It’s fitting that in Chicago, the birthplace of the skyscraper, the next generation of skyscrapers, which are decidedly leaner and greener than those of the past, is taking shape. Located in the prestigious West Loop area of the Windy City’s central business district, The Irvine Company’s 71 South Wacker is a glass-clad futurist jewel; it also happens to be the largest multi-tenant LEED Platinum building in Chicago and one of the largest LEED Platinum buildings of its type anywhere in the world. Additionally, it’s an IREM Certified Sustainable Property and has a BOMA 360 designation.

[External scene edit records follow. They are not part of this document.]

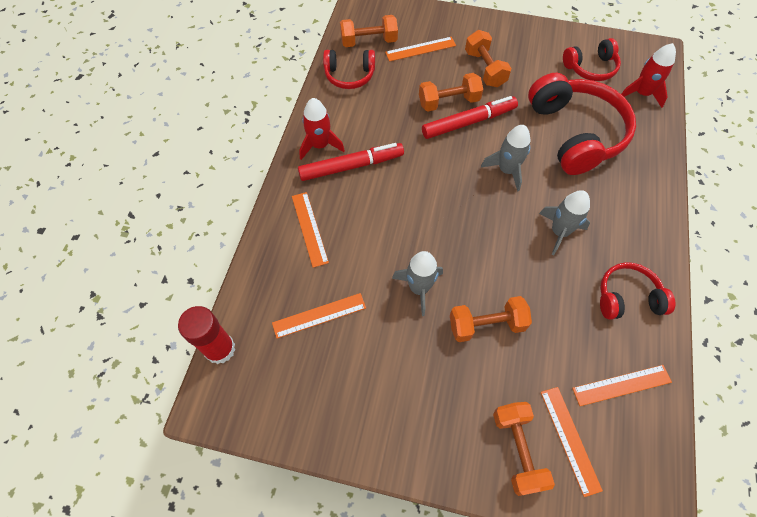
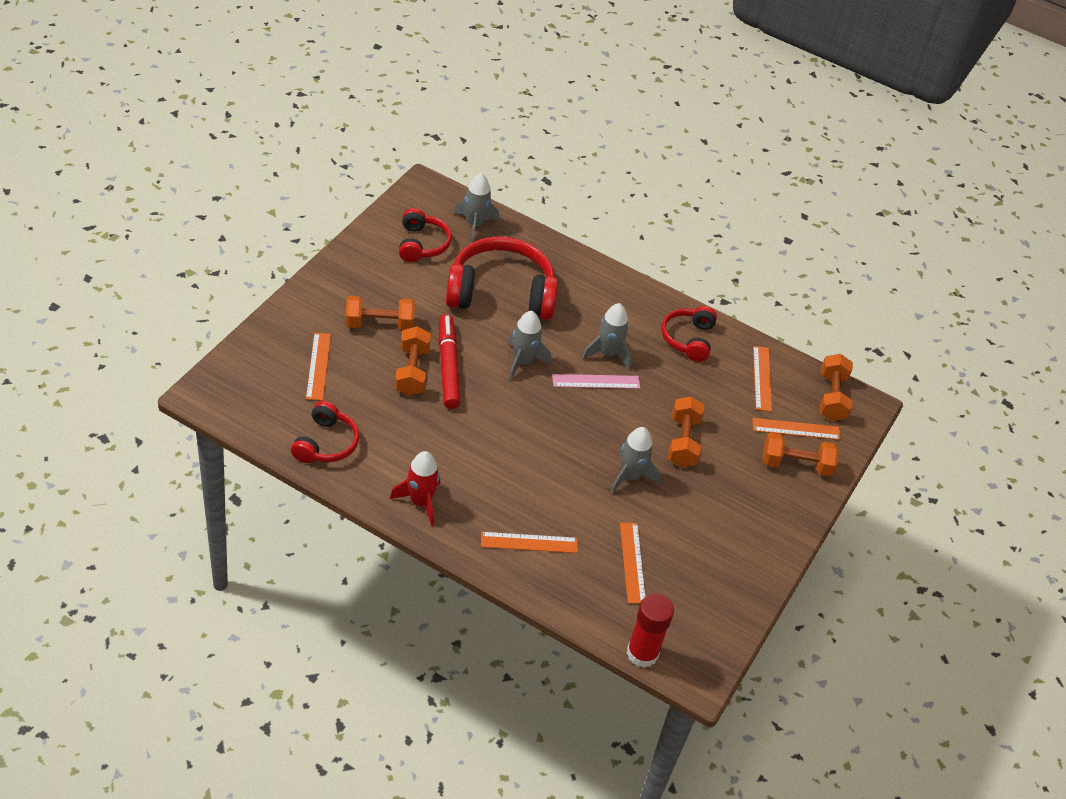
camera: 80 degrees left, 15 degrees down
red marker [298,143,404,181] -> none
orange dumbbell [340,15,398,47] -> orange dumbbell moved to [820,354,853,421]
red rocket [621,43,676,108] -> grey rocket [454,173,499,243]
none -> pink ruler [552,374,640,389]

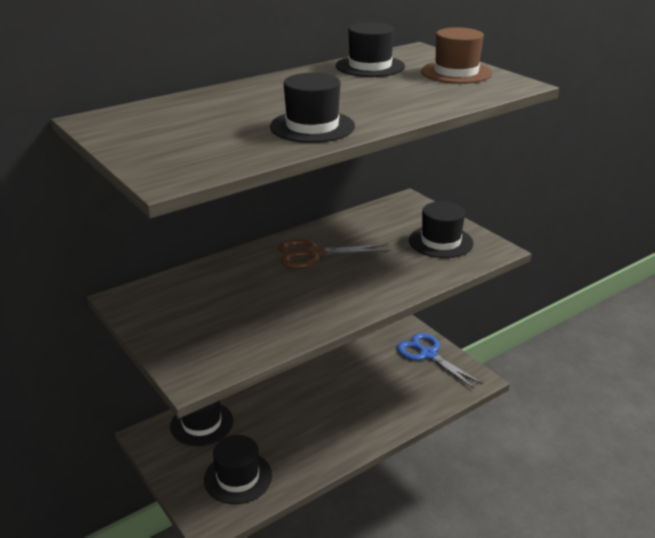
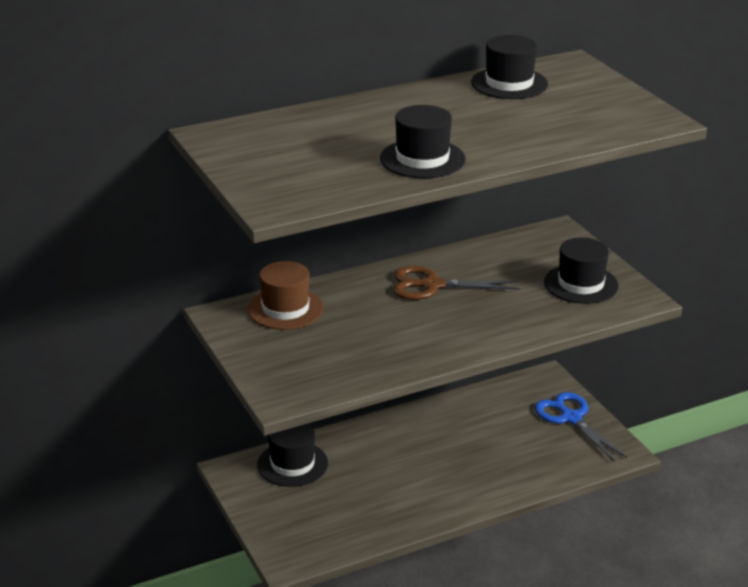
camera: 10 degrees right, 0 degrees up
black hat [204,435,272,504] -> none
brown hat [421,27,492,84] -> brown hat moved to [248,261,324,330]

Interestingly, 71 South Wacker was not originally designed to LEED standards, says David Hopwood, the building’s general manager with JLL. Originally developed by the Pritzker Realty Group in 2004, the building was sold to The Irvine Company in 2010, just as a major sustainability effort was completed. “In 2009, we established a sustainability steering committee with the four largest tenants and began to consider what sustainable opportunities existed,” says Hopwood. “We needed their buy-in to make it happen.”
Initial changes to the 49-story, 1.5-million-square-foot tower included strategically revising temperature settings throughout the building to reduce energy use and improve tenant comfort. Weekend HVAC use shifted to an “on request” format; lobby fans shifted to “as necessary” use, rather than run 24-7, as they had previously; and the building’s static set-point was reduced from 1” to .8”, an easy fix that resulted in savings on annual energy costs. Incandescent fixtures in elevators were replaced with LED strips, cutting energy use by 89%—with the utility rebate, the investment was paid off just three years later. Another utility rebate enabled the conversion of over 1,200 fixtures with more energy efficient products; in this case, the investment was recouped in only five months.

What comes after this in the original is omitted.